Giuseppe Conte promette lealtà al governo: l’appoggio del Movimento “non è in discussione”.
Un sostegno ribadito, nei fatti, anche a Montecitorio dove Mario Draghi, prima del Consiglio Ue, incassa il sì compatto della maggioranza e applausi. In particolare quando, in un vibrante intervento fuori programma, spiega l’importanza di supportare con armi e sanzioni la difesa di Kiev, affinché non sia sottomessa. Parole forti con cui il premier, rafforzato dall’addio di Luigi Di Maio ai 5 stelle, prende di petto un argomento delicato per la sua maggioranza – quello degli aiuti militari – per chiarire, una volta per tutte, da che parte sta l’Italia e perché. Poi, insieme al ministro degli Esteri e ad altri componenti dell’esecutivo, sale al Quirinale: la tradizionale colazione di lavoro, prima di partire per Bruxelles, in cui il capo del governo e il presidente della Repubblica confermano l’asse sulla linea da tenere in Europa.

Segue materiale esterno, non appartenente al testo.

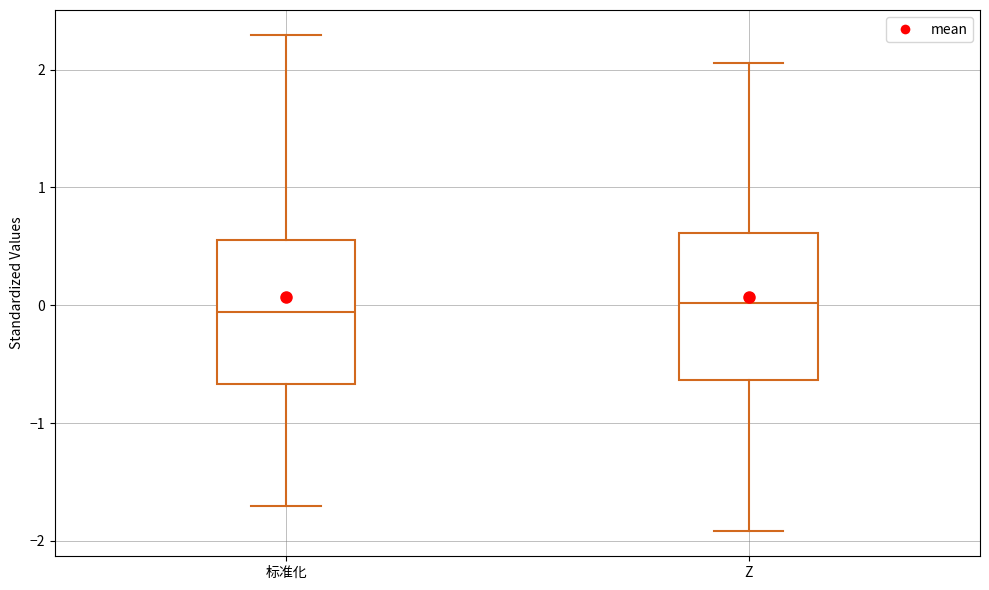

Reading left to right, read every box against the y-axis: the position of its median line, the range the box covers, and the ends of its whiskers. The values are not printed on the chart, so give them approximately, as read against the axis.

标准化: median -0.1, box -0.7 to 0.6, whiskers -1.7 to 2.3
Z: median 0.0, box -0.6 to 0.6, whiskers -1.9 to 2.1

Al centro dell’incontro al Colle c’è l’impegno dell’Italia per il percorso Ue dell’Ucraina e dei Balcani Occidentali, l’aumento dello spread, la crisi energetica e alimentare. Infine, il futuro dell’Europa che vede il nostro Paese favorevole alla modifica della richiesta di unanimità a favore di meccanismi di voto a maggioranza. Il premier, dopo essersi messo alle spalle le tensioni sulla risoluzione di maggioranza, si appresta a partecipare al Consiglio europeo con una rinnovata forza. Alla Camera, passa non solo l’atto di indirizzo della maggioranza, ma anche uno di FdI.

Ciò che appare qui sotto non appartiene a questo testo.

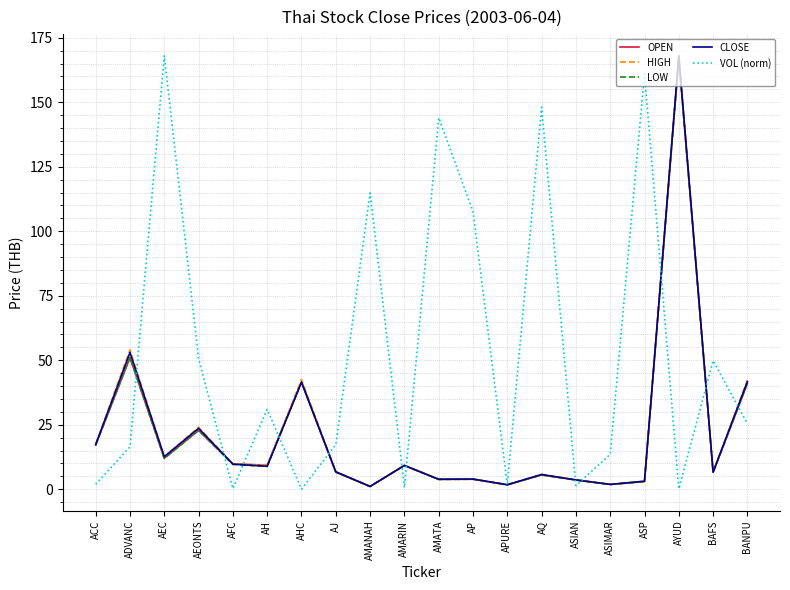

What position from the left is AH?

6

Un testo, approvato con l’astensione dei partiti che sostengono il governo, che prevede il “sostegno alla resistenza del popolo ucraino al fine di ottenere al più presto una pace giusta”. Ed è anche all’opposizione che il presidente del Consiglio si rivolge quando, con tono accorato, illustra i due punti di vista che si fronteggiano sull’Ucraina: “Uno è quello mio, l’Ucraina si deve difendere, e le sanzioni, l’invio di armi, servono a questo. L’altro è diverso: lasciamo che l’Ucraina si sottometta’”.

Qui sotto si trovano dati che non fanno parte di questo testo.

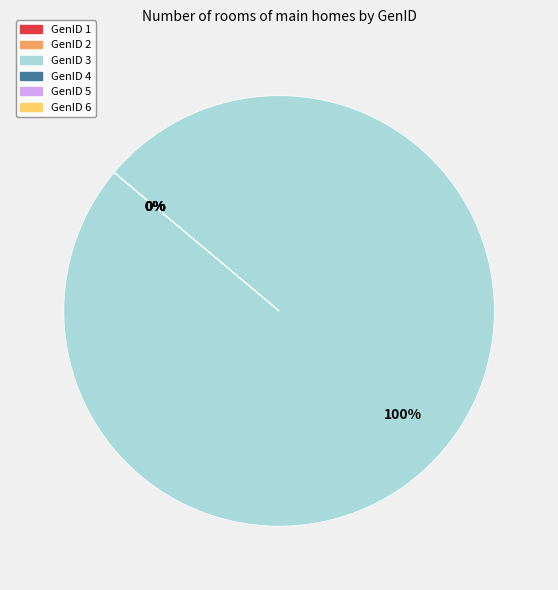

Which slice is the largest?

GenID 3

La scissione nei Cinque Stelle da minaccia per la tenuta del governo, per ora, sembra essersi trasformata in elemento per la sua stabilità. E il sostegno indiscusso all’esecutivo diventa un refrain nel Movimento, che -indebolito dall’addio di Luigi Di Maio – accantona al momento i toni battaglieri e rivendicativi degli ultimi tempi per predicare lealtà. Lo fa Conte, ma anche gran parte di ministri, sottosegretari, parlamentari. Ma ci sono anche le voci fuori campo, come quella di Stefano Buffagni, che risuona come un campanello d’allarme: “Vedremo”, risponde a chi gli chiede se il M5s continuerà a sostenere Draghi. Di certo, senza il freno dei governisti (ormai fuoriusciti), ‘l’avvocato del popolo’ dovrà confrontarsi sempre di più con l’ala dura e pura del Movimento e sarà chiamato ad un grande sforzo di mediazione per conciliare le battaglie per i valori pentastellati, la permanenza nella maggioranza e la tenuta dell’alleanza giallorossa. La scissione non ha colto di sorpresa il segretario dem Enrico Letta che, tenendosi lontano dalla disputa Conte-Di Maio, e mette in chiaro che la priorità è “mettere in campo un’idea di Italia per i prossimi cinque anni”, poi “condividerla con gli alleati. Rifiuto l’idea che si debba partire dalle alleanze”.
In giornata si riunisce anche il Cdm: Di Maio non c’é (è in missione in Serbia) e nessuno fa cenno ai travagli dei 5s. L’esecutivo approva il decreto che proroga al terzo trimestre le misure per contenere i prezzi delle bollette di luce e gas e per le garanzie per le imprese che effettuano stoccaggi di gas. “Siamo stati nel merito dei provvedimenti – dice Elena Bonetti – Il governo è stabile”.